Superadditivity of private information for any number of uses of the channel

TL;DR

This paper demonstrates that for certain quantum channels, private and coherent information can remain superadditive over unlimited uses, highlighting the need for infinite optimization to accurately assess their capacity for secure communication.

Contribution

The authors construct channels with strictly superadditive private and coherent information over unbounded uses, revealing new insights into quantum capacity and private information behavior.

Findings

Private and coherent information can be strictly superadditive for unbounded channel uses.

Quantum capacity is bounded by private capacity, but non-regularized quantities can be interleaved.
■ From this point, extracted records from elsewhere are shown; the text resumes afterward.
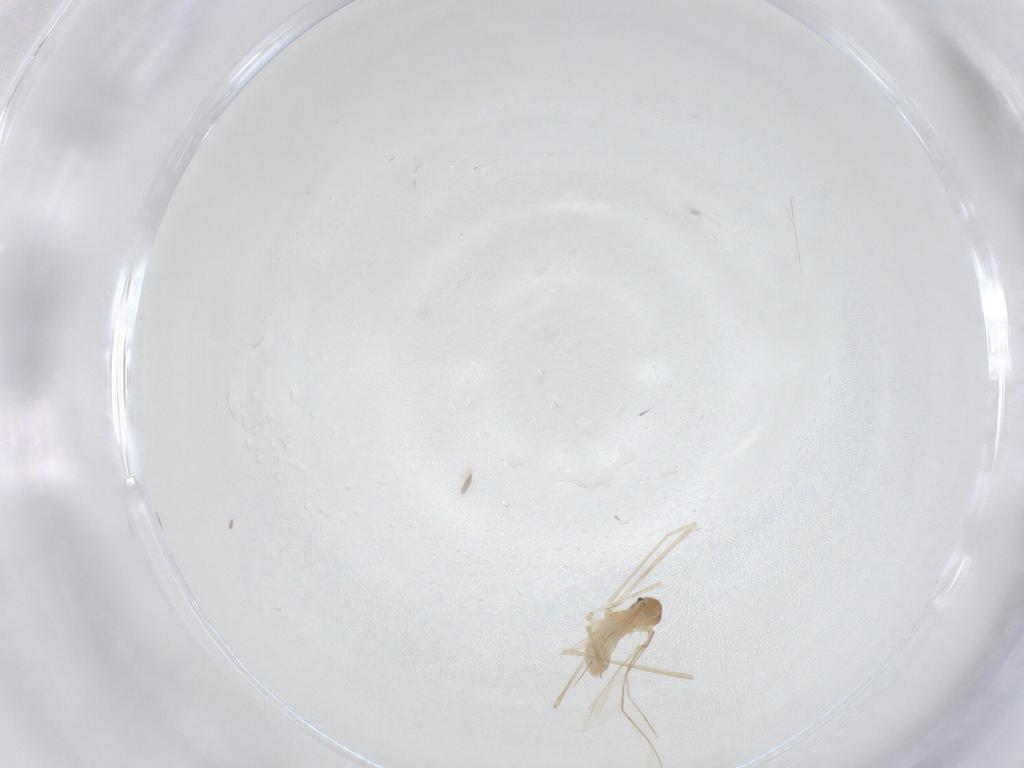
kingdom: Animalia
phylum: Arthropoda
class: Insecta
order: Diptera
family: Cecidomyiidae
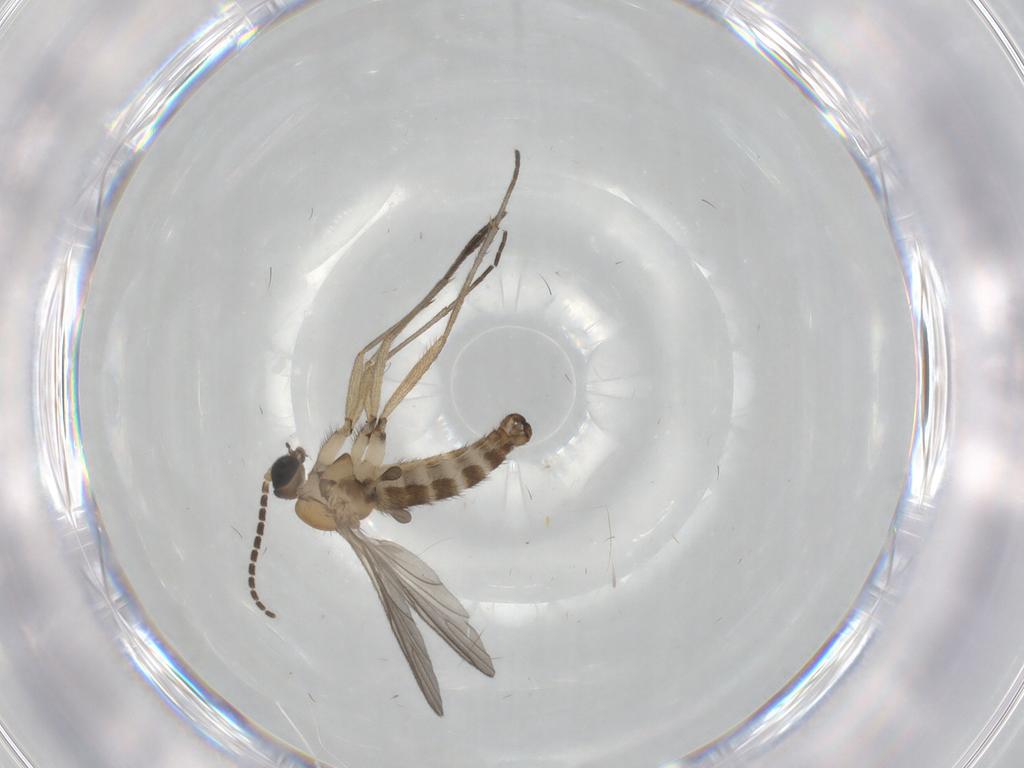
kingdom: Animalia
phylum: Arthropoda
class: Insecta
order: Diptera
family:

Infinite optimization over channel uses is necessary to evaluate secure communication potential.

Abstract

The quantum capacity of a quantum channel is always smaller than the capacity of the channel for private communication. However, both quantities are given by the infinite regularization of respectively the coherent and the private information. Here, we construct a family of channels for which the private and coherent information can remain strictly superadditive for unbounded number of uses. We prove this by showing that the coherent information is strictly larger than the private information of a smaller number of uses of the channel. This implies that even though the quantum capacity is upper bounded by the private capacity, the non-regularized quantities can be interleaved. From an operational point of view, the private capacity can be used for gauging the practical value of quantum channels for secure communication and, consequently, for key distribution. We thus show that in order to evaluate the interest a channel for this task it is necessary to optimize the private information over an unlimited number of uses of the channel.